I think where the show is really lacking is in its focus. The original shows (both Japan and America) benefited from the simplest of concepts: two chefs, one ingredient, five dishes... go! There wasn't a prize on the line, except the honor of being able to say you bested an Iron Chef, and that only really meant something once the shows had run for a few years and the chefs had built up a reputation for being really, really good. The whole thrill of the experience was simply to show you could work within the format and cook really solid dishes, especially against guys that did this on a weekly basis.
This new version dilutes the simplicity.
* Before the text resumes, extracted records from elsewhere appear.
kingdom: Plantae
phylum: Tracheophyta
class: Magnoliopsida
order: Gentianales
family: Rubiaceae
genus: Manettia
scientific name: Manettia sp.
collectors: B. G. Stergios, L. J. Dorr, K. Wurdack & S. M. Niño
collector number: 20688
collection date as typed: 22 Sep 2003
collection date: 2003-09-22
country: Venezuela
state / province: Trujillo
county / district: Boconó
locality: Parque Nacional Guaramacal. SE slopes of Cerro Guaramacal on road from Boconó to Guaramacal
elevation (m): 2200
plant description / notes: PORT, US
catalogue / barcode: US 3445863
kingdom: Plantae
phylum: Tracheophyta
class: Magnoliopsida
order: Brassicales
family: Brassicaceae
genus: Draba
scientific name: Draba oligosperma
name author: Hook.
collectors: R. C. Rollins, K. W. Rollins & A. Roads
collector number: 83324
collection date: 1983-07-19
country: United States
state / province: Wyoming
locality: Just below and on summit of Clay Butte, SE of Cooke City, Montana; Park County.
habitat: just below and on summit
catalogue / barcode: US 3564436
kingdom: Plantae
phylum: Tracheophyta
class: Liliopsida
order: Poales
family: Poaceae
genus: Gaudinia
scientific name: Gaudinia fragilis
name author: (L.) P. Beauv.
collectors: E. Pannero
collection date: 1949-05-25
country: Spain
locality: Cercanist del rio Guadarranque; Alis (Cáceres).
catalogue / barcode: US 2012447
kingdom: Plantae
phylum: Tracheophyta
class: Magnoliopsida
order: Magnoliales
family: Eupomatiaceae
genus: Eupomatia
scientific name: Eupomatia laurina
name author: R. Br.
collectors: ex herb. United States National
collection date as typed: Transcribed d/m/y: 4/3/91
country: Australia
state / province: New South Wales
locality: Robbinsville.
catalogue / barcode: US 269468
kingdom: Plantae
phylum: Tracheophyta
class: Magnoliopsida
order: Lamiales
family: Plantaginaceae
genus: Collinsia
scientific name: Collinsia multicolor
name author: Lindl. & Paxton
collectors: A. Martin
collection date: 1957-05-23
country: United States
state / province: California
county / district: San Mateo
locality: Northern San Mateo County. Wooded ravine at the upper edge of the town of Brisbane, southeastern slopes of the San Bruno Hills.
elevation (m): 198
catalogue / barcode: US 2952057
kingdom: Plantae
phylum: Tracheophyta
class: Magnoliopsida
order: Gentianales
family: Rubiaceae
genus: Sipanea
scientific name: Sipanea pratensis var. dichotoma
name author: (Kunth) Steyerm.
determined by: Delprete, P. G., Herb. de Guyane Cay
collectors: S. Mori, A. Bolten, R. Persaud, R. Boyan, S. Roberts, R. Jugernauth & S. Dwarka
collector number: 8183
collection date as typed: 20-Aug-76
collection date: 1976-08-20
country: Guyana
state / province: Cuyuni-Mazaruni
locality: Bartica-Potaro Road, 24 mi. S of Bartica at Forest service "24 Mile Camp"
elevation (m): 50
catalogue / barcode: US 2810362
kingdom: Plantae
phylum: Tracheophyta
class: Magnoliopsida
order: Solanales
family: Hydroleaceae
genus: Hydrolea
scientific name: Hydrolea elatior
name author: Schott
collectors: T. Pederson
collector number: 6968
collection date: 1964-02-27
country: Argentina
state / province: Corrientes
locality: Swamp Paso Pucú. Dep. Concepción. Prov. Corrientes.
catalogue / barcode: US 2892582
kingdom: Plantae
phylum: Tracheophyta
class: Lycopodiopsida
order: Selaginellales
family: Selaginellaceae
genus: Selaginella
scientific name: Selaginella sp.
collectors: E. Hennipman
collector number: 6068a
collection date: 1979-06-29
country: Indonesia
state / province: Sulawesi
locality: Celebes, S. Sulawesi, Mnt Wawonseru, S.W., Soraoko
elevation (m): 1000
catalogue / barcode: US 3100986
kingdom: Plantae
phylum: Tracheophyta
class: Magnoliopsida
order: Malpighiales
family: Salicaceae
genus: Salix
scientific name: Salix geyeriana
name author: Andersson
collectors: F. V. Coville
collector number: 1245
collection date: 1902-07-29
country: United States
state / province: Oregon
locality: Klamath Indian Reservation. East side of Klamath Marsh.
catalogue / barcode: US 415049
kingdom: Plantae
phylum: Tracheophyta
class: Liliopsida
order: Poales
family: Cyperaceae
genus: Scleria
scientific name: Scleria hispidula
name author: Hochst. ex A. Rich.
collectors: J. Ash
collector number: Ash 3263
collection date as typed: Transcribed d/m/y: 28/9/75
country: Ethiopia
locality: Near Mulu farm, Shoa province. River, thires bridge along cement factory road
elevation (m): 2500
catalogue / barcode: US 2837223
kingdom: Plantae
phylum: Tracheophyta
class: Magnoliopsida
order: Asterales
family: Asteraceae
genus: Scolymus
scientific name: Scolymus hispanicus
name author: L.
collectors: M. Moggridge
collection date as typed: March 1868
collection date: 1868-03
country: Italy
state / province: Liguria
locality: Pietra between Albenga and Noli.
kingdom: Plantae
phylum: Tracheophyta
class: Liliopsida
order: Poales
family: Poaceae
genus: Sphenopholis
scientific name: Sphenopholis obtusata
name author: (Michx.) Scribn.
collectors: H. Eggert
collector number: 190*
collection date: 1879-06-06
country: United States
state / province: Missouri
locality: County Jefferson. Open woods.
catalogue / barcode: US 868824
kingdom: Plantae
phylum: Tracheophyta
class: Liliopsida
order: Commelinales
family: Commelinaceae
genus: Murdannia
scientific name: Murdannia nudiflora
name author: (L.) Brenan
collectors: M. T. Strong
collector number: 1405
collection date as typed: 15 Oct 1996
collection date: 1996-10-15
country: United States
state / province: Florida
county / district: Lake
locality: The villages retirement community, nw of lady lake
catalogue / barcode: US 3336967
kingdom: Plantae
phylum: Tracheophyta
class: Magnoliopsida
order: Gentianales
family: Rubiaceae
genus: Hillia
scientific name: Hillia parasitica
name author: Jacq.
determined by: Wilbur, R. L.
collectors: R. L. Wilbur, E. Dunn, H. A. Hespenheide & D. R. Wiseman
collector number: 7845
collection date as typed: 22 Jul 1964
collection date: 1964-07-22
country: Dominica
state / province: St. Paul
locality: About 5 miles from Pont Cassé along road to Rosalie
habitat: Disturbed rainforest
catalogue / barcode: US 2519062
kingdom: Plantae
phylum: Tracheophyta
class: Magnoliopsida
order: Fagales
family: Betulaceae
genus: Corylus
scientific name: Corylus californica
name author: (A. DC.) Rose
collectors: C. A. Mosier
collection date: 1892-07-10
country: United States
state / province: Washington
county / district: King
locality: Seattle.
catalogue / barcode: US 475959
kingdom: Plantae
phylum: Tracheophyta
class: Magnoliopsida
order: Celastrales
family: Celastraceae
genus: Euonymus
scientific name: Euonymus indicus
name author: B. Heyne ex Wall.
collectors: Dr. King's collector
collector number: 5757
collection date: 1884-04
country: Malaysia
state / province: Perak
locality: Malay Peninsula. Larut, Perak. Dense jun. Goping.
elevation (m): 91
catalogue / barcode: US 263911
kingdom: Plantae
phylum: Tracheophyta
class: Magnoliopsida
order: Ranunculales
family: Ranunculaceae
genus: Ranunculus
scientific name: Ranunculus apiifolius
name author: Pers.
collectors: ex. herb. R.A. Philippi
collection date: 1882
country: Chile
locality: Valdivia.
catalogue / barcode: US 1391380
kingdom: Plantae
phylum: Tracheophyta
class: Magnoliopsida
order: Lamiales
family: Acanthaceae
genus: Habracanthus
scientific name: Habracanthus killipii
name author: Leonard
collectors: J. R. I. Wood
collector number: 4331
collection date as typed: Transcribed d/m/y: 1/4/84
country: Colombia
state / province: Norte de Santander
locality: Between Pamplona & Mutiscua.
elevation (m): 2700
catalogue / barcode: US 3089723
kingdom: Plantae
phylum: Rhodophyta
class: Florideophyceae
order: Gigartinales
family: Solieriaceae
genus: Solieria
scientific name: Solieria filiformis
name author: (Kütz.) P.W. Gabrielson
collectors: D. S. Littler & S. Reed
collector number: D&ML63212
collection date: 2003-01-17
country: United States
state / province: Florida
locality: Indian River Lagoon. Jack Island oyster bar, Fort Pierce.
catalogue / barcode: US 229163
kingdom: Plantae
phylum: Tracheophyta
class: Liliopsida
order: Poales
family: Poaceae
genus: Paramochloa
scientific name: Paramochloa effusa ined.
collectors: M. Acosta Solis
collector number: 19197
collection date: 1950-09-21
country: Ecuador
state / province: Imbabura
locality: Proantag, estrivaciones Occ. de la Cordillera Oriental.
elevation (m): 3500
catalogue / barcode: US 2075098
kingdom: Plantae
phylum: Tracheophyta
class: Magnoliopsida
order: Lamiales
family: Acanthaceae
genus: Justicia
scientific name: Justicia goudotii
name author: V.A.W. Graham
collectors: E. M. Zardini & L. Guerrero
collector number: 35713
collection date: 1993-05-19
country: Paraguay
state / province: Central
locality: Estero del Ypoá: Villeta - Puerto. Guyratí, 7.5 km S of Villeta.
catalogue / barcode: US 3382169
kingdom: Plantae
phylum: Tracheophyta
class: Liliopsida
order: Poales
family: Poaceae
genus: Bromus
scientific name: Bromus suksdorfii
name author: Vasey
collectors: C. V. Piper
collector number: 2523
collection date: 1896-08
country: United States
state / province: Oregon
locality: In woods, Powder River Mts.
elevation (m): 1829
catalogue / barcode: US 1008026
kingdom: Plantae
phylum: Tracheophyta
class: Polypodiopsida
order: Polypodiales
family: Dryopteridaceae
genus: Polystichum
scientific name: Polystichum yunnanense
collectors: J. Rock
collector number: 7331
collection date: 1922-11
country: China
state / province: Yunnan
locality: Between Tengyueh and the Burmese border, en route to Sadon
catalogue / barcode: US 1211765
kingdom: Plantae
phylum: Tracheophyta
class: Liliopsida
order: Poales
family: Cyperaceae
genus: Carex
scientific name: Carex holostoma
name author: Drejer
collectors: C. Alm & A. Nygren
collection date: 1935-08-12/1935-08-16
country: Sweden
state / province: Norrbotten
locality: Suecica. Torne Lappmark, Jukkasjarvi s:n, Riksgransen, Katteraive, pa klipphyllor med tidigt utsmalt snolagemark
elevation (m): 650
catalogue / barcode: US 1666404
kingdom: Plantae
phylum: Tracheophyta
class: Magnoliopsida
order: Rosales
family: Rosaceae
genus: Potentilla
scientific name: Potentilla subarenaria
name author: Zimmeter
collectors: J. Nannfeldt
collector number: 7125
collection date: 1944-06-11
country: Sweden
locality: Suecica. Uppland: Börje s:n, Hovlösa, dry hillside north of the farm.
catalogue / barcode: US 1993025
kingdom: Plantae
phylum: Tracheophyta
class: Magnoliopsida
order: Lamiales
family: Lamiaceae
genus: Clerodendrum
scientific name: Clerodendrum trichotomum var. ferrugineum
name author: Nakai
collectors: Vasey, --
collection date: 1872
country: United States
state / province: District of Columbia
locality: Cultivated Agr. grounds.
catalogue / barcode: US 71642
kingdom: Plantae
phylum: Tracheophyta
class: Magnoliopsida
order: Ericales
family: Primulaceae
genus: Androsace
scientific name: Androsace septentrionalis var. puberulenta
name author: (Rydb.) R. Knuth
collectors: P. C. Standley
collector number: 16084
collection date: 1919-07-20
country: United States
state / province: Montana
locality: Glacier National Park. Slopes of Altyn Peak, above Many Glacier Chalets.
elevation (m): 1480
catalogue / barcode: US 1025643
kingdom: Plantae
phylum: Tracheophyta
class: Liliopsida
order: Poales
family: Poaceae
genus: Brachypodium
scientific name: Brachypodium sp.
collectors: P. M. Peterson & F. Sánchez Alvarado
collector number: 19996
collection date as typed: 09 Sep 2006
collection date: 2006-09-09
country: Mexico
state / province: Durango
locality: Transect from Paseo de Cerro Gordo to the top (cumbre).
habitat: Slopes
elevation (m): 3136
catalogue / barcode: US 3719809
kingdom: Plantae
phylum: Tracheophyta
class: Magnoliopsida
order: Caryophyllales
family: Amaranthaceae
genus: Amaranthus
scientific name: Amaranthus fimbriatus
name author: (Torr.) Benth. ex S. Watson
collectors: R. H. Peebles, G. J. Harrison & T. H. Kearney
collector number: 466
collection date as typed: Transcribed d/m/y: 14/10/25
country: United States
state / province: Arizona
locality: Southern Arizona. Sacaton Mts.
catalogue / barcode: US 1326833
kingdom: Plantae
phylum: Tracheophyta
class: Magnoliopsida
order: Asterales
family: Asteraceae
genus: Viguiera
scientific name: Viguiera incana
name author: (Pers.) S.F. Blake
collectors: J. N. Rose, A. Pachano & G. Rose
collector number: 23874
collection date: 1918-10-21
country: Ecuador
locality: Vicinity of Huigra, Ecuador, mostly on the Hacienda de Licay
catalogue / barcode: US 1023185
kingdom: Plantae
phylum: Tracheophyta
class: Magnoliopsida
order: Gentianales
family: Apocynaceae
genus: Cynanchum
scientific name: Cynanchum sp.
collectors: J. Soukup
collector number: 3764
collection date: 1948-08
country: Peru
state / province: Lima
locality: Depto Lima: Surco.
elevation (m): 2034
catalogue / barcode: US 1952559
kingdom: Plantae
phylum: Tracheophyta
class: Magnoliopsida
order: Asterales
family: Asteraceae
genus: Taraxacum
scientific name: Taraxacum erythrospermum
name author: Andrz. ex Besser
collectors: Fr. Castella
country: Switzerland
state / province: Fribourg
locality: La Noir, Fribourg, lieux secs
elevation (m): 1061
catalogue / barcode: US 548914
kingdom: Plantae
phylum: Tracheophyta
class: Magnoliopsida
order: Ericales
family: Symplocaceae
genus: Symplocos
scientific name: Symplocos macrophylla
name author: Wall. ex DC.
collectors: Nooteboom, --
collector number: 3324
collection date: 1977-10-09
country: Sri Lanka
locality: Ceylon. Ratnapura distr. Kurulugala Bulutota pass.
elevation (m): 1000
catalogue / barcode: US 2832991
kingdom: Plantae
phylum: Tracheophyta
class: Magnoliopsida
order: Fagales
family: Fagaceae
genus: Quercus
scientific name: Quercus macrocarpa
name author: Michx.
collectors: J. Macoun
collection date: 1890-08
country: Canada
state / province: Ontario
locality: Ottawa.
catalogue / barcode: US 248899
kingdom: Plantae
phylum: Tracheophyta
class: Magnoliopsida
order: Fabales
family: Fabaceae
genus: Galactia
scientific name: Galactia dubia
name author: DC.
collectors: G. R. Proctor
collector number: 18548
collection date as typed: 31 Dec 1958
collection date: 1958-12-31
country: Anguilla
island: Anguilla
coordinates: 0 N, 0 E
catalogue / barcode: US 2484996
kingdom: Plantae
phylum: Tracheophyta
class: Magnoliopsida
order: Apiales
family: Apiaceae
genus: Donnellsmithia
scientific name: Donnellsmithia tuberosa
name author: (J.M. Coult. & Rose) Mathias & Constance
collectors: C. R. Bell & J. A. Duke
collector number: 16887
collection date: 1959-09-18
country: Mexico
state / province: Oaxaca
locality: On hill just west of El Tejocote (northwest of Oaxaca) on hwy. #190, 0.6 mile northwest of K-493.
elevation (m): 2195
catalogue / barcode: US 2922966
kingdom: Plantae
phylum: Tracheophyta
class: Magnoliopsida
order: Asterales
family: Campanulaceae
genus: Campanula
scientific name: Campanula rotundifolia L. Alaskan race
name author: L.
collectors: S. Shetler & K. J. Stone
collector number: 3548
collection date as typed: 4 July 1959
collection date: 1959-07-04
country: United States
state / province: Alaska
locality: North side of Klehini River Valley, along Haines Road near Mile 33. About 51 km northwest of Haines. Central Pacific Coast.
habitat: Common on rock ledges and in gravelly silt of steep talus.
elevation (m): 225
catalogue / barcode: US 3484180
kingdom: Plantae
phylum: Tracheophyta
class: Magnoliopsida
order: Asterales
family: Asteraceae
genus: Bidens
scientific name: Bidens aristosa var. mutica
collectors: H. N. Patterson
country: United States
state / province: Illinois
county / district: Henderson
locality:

As an example, having multiple ingredients instead of one means the ingredient doesn't get as much focus. Battle Tailgate has ribs as the secret ingredient, but it's rubs from every kind of animal you can think of, pig and beef and fish and more. With the chefs taking meat off the bones, grinding up ribs, and doing everything they can think of with all that meat, the ribs stopped being ribs and just started being "meat", and the whole essences of the ingredient was lost. That, along with the judges struggling to even define what a "tailgate" meal should be like, meant the concept of the cook was lost. The same thing happened with Battle Street Food, as the judges didn't seem to care if the dishes really were "street food", and again in Battle Farm where the ingredient was milk (of all kinds) and the "farm" concept was basically ignored entirely.
You get the sense the producers realized the whole "concept plus ingredients" shtick wasn't working as the concepts were ditched entirely by the mid point of this short, eight episode run. The ingredients got a bit more focused (chocolate, chili peppers, live sturgeon), and the challenges got more focus. The show really starts to get its feet after Battle Medieval as the producers clearly begin to figure out what worked and what didn't. Assuming this series gets a second season, the lessons learned here should help.
I will say, though, that the show needs to also figure out its chef format. Of the eight episodes in this first season, only five feature that traditional one-on-one cooking format of standard Iron Chef. The other three episodes were a two-on-two battle between the Iron Chefs themselves (which was fun, but totally lacked any stakes), a two-on-one battle between a pair of challengers and Iron Chef Ming Tsai (which seemed imbalanced against the Iron Chef), and then the final battle between the season's winner and all five Iron Chefs. This last episode was the most unfair as the challenger only got two sous chefs but all five Iron Chefs got to work together. The challenge was totally imbalanced, and not in a fun way.
It does all get down to finding balance. The show has a lot of ideas, many of which seem to have been added in a "more is more" approach for the show. More ingredients, more challenges, more challengers! What really works about the show isn't all these weird extras added on, it's the thrill of watching two good chefs go head to head. When we get that, Iron Chef: Quest for an Iron Legend really sings. Everything else about this new production, all the extra fiddly bits, just gets in the way of that pure magic. Hopefully, if Netflix lets this show have a second season, we'll see a more focused version emerge victorious.